Problem statement. In the listing below, replace "Master" with "Doctorat" and write out the text lines again with nothing else changed. Leave the pictures out of your answer.

Entries from a dataset.
------------
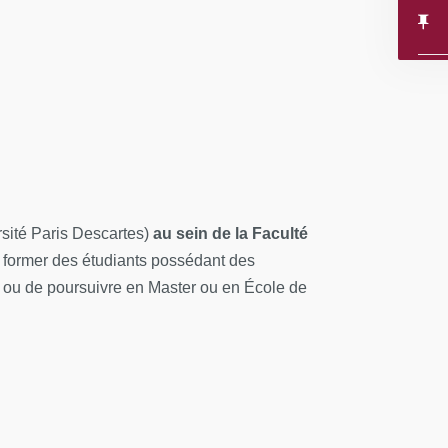
rsité Paris Descartes)
au sein de la Faculté
 à former des étudiants possédant des
 ou de poursuivre en Master ou en École de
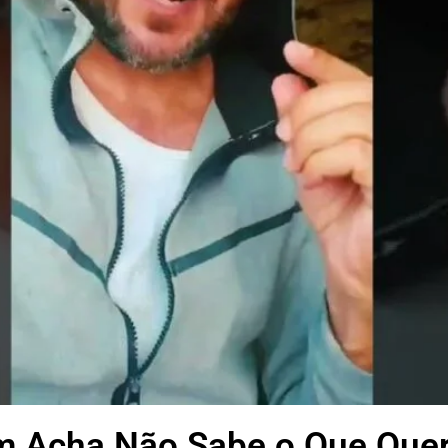
 Acha Não Sabe o Que Quer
------------
Answer section.
rsité Paris Descartes)
au sein de la Faculté
 à former des étudiants possédant des
 ou de poursuivre en Doctorat ou en École de
 Acha Não Sabe o Que Quer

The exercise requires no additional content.